● **PROMPT**
Don't include any picture when you restate the data word for word.

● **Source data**
....
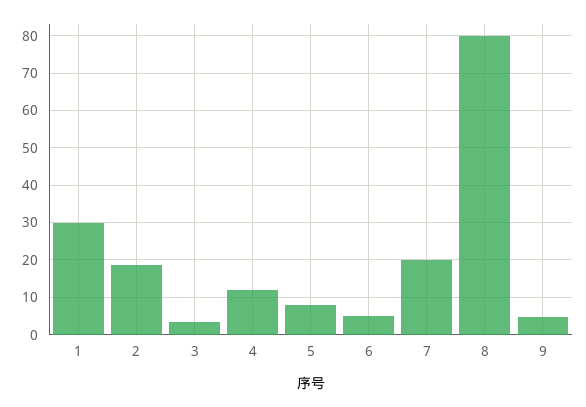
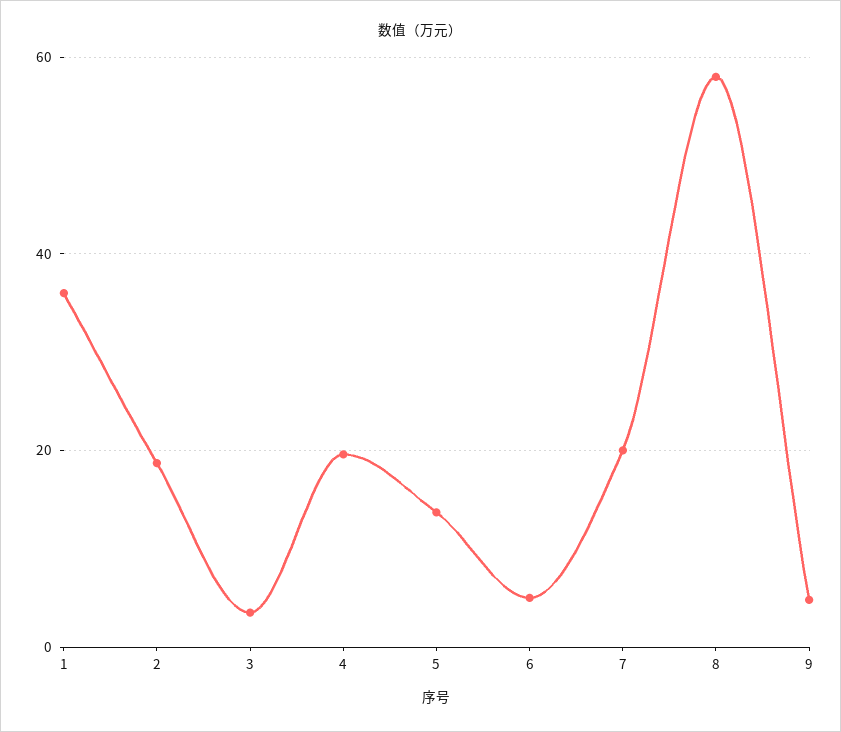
  {
-   "1": 30,
+   "1": 36,
    "2": 18,
    "3": 4,
-   "4": 12,
+   "4": 20,
-   "5": 8,
+   "5": 14,
    "6": 6,
    "7": 20,
-   "8": 80,
+   "8": 58,
    "9": 4
  }

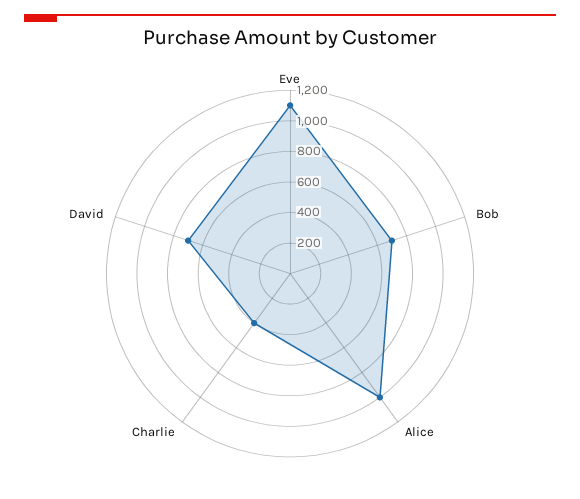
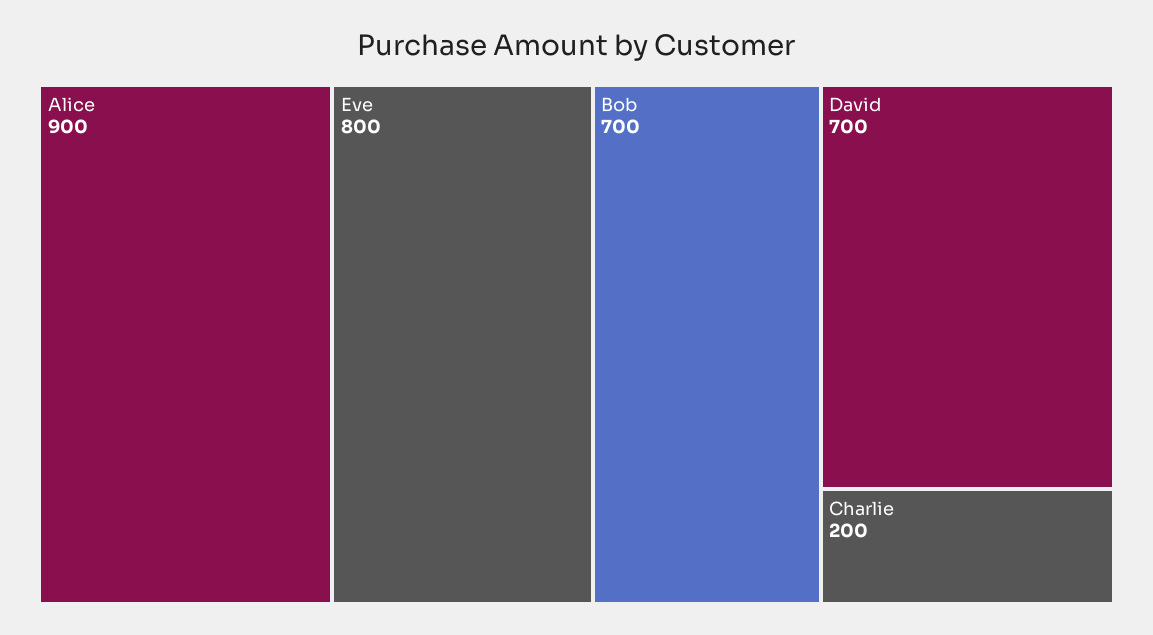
  {
-   "Eve": 1100,
+   "Eve": 800,
    "Bob": 700,
-   "Alice": 1000,
+   "Alice": 900,
-   "Charlie": 400,
+   "Charlie": 200,
    "David": 700
  }

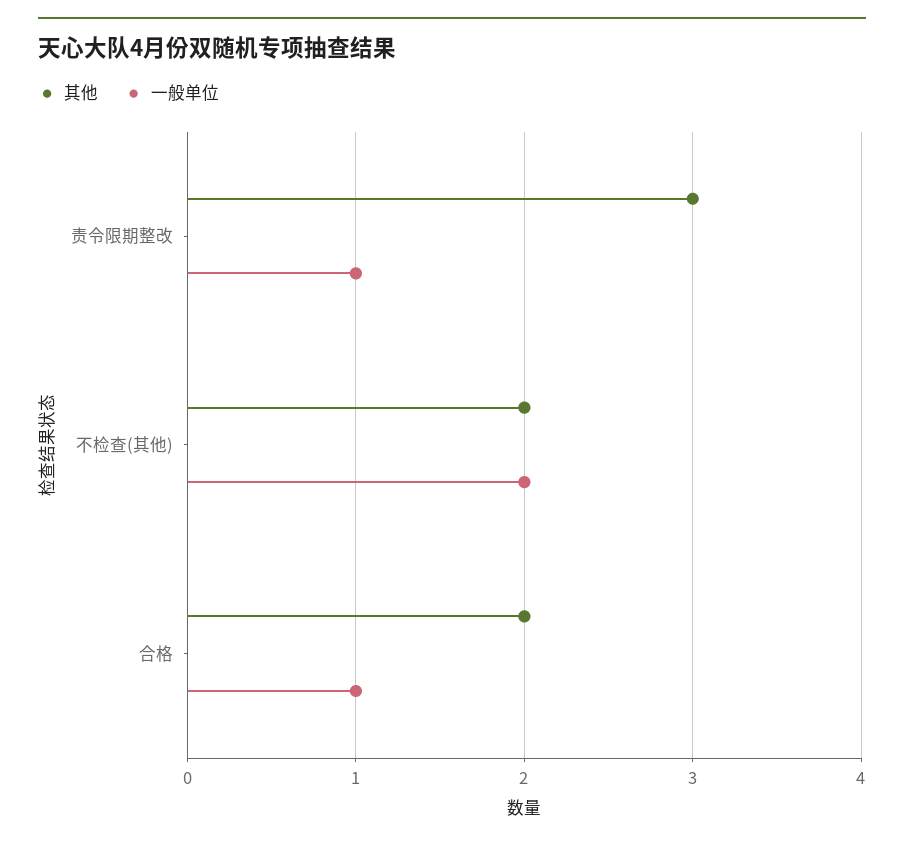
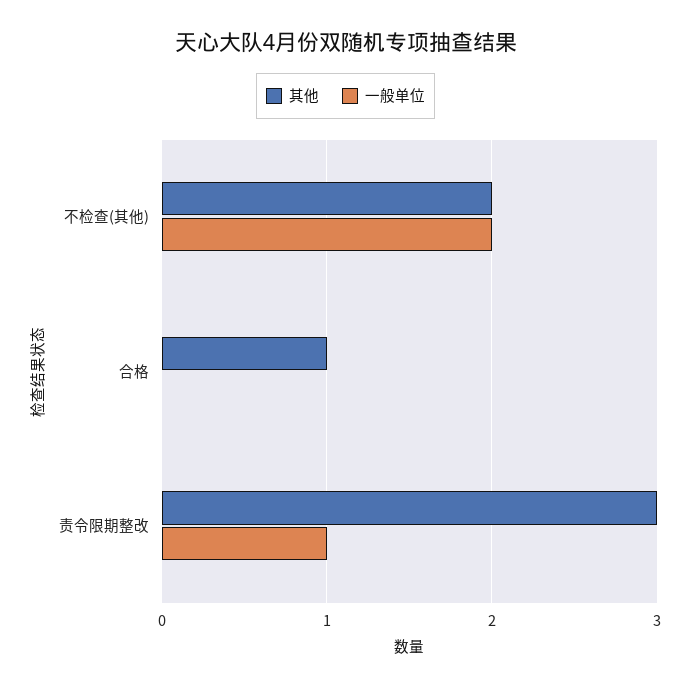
  {
    "其他": {
      "责令限期整改": 3,
      "不检查(其他)": 2,
-     "合格": 2
+     "合格": 1
    },
    "一般单位": {
      "责令限期整改": 1,
      "不检查(其他)": 2,
-     "合格": 1
+     "合格": 0
    }
  }

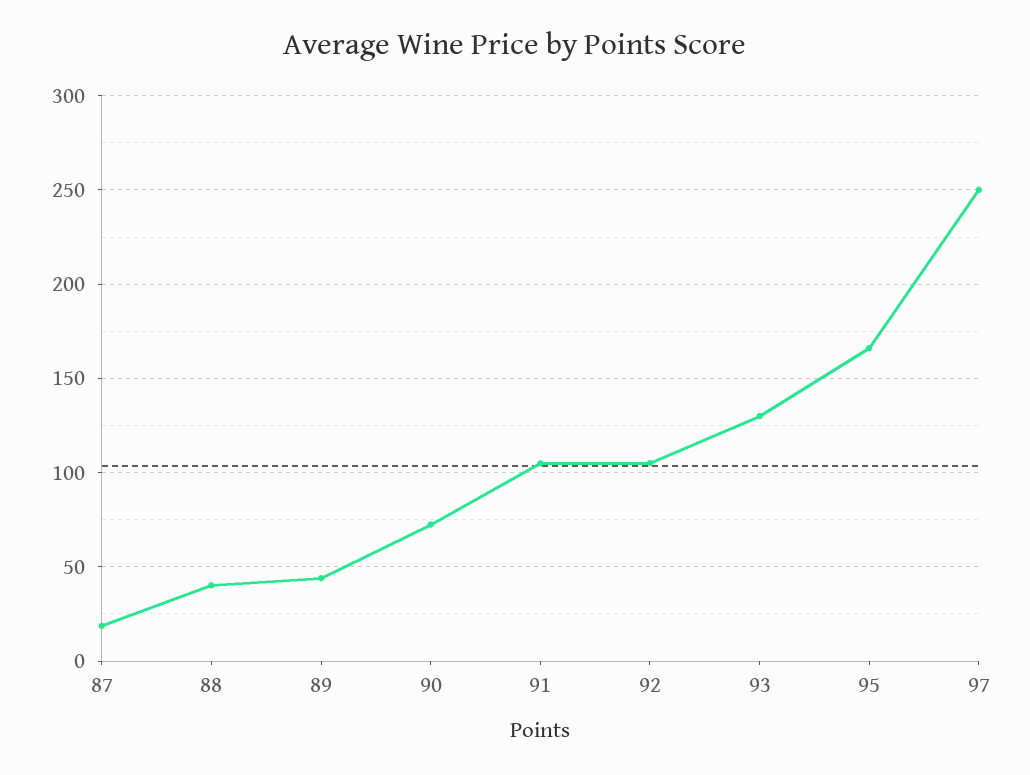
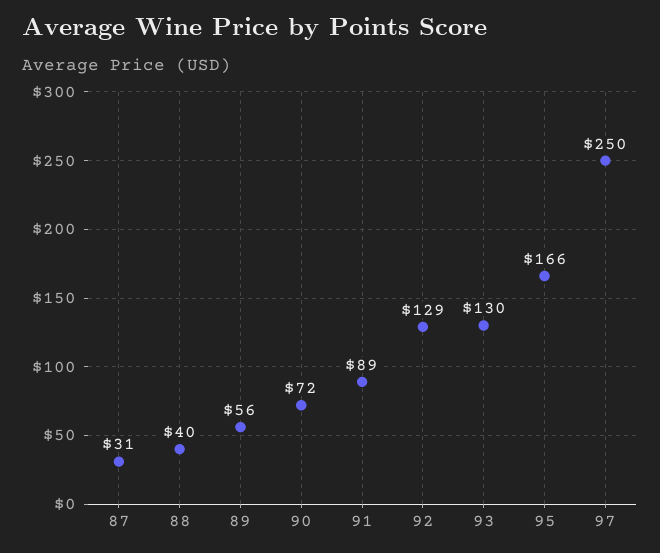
  {
-   "87": 20,
+   "87": 31,
    "88": 40,
-   "89": 45,
+   "89": 56,
    "90": 72,
-   "91": 105,
+   "91": 89,
-   "92": 105,
+   "92": 129,
    "93": 130,
    "95": 166,
    "97": 250
  }

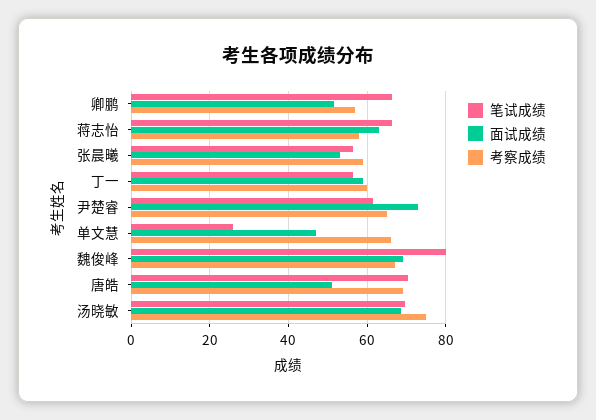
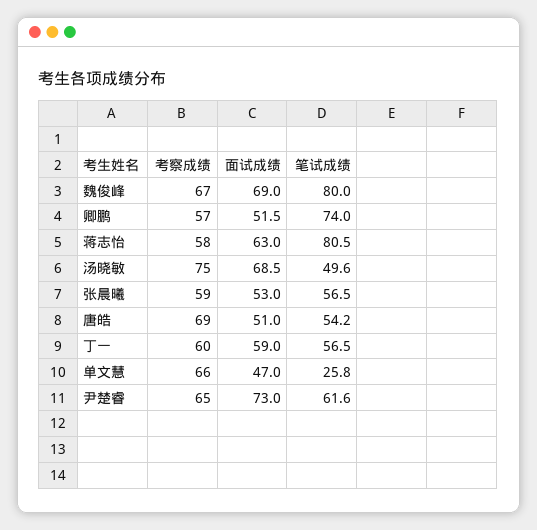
  {
    "笔试成绩": {
-     "卿鹏": 66,
+     "卿鹏": 74,
-     "蒋志怡": 66,
+     "蒋志怡": 80.5,
      "张晨曦": 56.5,
      "丁一": 56.5,
      "尹楚睿": 61.6,
      "单文慧": 25.8,
      "魏俊峰": 80,
-     "唐皓": 70,
+     "唐皓": 54.2,
-     "汤晓敏": 70
+     "汤晓敏": 49.6
    },
    "面试成绩": {
      "卿鹏": 51.5,
      "蒋志怡": 63,
      "张晨曦": 53,
      "丁一": 59,
      "尹楚睿": 73,
      "单文慧": 47,
      "魏俊峰": 69,
      "唐皓": 51,
      "汤晓敏": 68.5
    },
    "考察成绩": {
      "卿鹏": 57,
      "蒋志怡": 58,
      "张晨曦": 59,
      "丁一": 60,
      "尹楚睿": 65,
      "单文慧": 66,
      "魏俊峰": 67,
      "唐皓": 69,
      "汤晓敏": 75
    }
  }

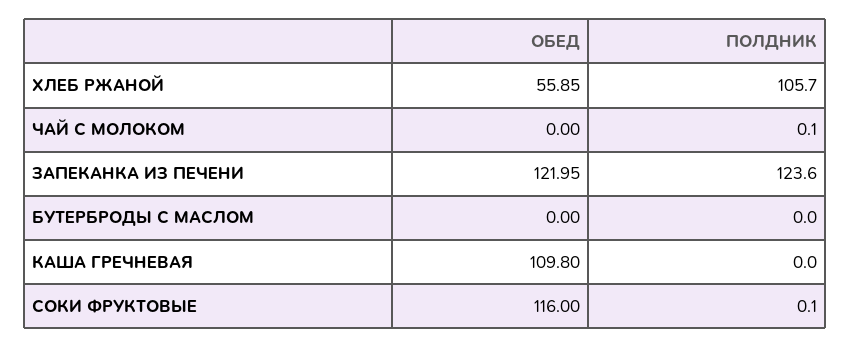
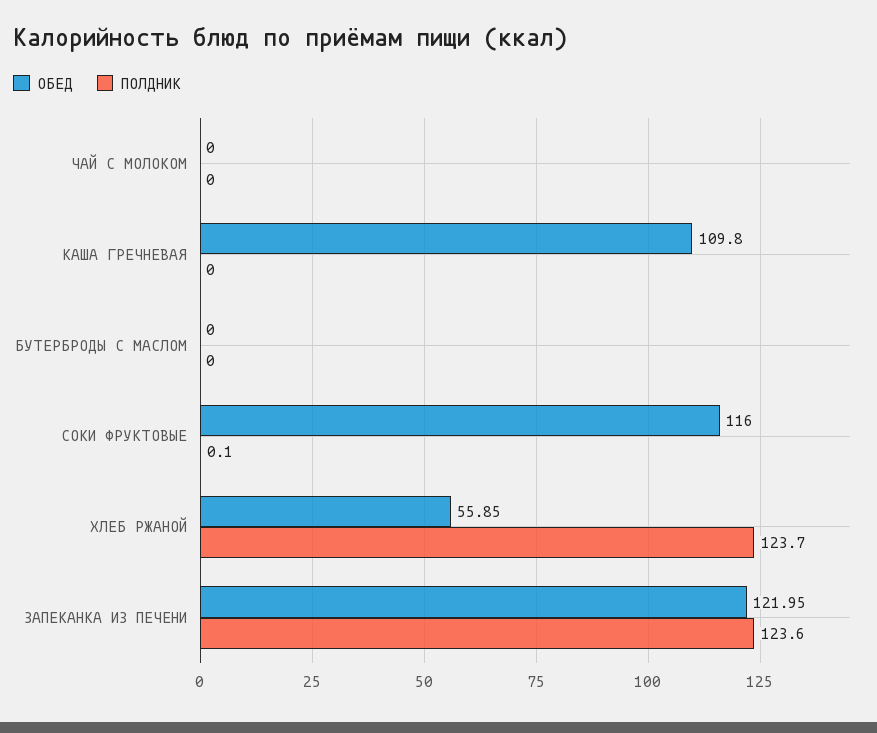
  {
    "ОБЕД": {
      "ХЛЕБ РЖАНОЙ": 55.85,
      "ЧАЙ С МОЛОКОМ": 0,
      "ЗАПЕКАНКА ИЗ ПЕЧЕНИ": 121.95,
      "БУТЕРБРОДЫ С МАСЛОМ": 0,
      "КАША ГРЕЧНЕВАЯ": 109.8,
      "СОКИ ФРУКТОВЫЕ": 116
    },
    "ПОЛДНИК": {
-     "ХЛЕБ РЖАНОЙ": 105.7,
+     "ХЛЕБ РЖАНОЙ": 123.7,
-     "ЧАЙ С МОЛОКОМ": 0.1,
+     "ЧАЙ С МОЛОКОМ": 0,
      "ЗАПЕКАНКА ИЗ ПЕЧЕНИ": 123.6,
      "БУТЕРБРОДЫ С МАСЛОМ": 0,
      "КАША ГРЕЧНЕВАЯ": 0,
      "СОКИ ФРУКТОВЫЕ": 0.1
    }
  }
....
● **EXERCISE RESPONSE**
  {
-   "1": 30,
+   "1": 36,
    "2": 18,
    "3": 4,
-   "4": 12,
+   "4": 20,
-   "5": 8,
+   "5": 14,
    "6": 6,
    "7": 20,
-   "8": 80,
+   "8": 58,
    "9": 4
  }

  {
-   "Eve": 1100,
+   "Eve": 800,
    "Bob": 700,
-   "Alice": 1000,
+   "Alice": 900,
-   "Charlie": 400,
+   "Charlie": 200,
    "David": 700
  }

  {
    "其他": {
      "责令限期整改": 3,
      "不检查(其他)": 2,
-     "合格": 2
+     "合格": 1
    },
    "一般单位": {
      "责令限期整改": 1,
      "不检查(其他)": 2,
-     "合格": 1
+     "合格": 0
    }
  }

  {
-   "87": 20,
+   "87": 31,
    "88": 40,
-   "89": 45,
+   "89": 56,
    "90": 72,
-   "91": 105,
+   "91": 89,
-   "92": 105,
+   "92": 129,
    "93": 130,
    "95": 166,
    "97": 250
  }

  {
    "笔试成绩": {
-     "卿鹏": 66,
+     "卿鹏": 74,
-     "蒋志怡": 66,
+     "蒋志怡": 80.5,
      "张晨曦": 56.5,
      "丁一": 56.5,
      "尹楚睿": 61.6,
      "单文慧": 25.8,
      "魏俊峰": 80,
-     "唐皓": 70,
+     "唐皓": 54.2,
-     "汤晓敏": 70
+     "汤晓敏": 49.6
    },
    "面试成绩": {
      "卿鹏": 51.5,
      "蒋志怡": 63,
      "张晨曦": 53,
      "丁一": 59,
      "尹楚睿": 73,
      "单文慧": 47,
      "魏俊峰": 69,
      "唐皓": 51,
      "汤晓敏": 68.5
    },
    "考察成绩": {
      "卿鹏": 57,
      "蒋志怡": 58,
      "张晨曦": 59,
      "丁一": 60,
      "尹楚睿": 65,
      "单文慧": 66,
      "魏俊峰": 67,
      "唐皓": 69,
      "汤晓敏": 75
    }
  }

  {
    "ОБЕД": {
      "ХЛЕБ РЖАНОЙ": 55.85,
      "ЧАЙ С МОЛОКОМ": 0,
      "ЗАПЕКАНКА ИЗ ПЕЧЕНИ": 121.95,
      "БУТЕРБРОДЫ С МАСЛОМ": 0,
      "КАША ГРЕЧНЕВАЯ": 109.8,
      "СОКИ ФРУКТОВЫЕ": 116
    },
    "ПОЛДНИК": {
-     "ХЛЕБ РЖАНОЙ": 105.7,
+     "ХЛЕБ РЖАНОЙ": 123.7,
-     "ЧАЙ С МОЛОКОМ": 0.1,
+     "ЧАЙ С МОЛОКОМ": 0,
      "ЗАПЕКАНКА ИЗ ПЕЧЕНИ": 123.6,
      "БУТЕРБРОДЫ С МАСЛОМ": 0,
      "КАША ГРЕЧНЕВАЯ": 0,
      "СОКИ ФРУКТОВЫЕ": 0.1
    }
  }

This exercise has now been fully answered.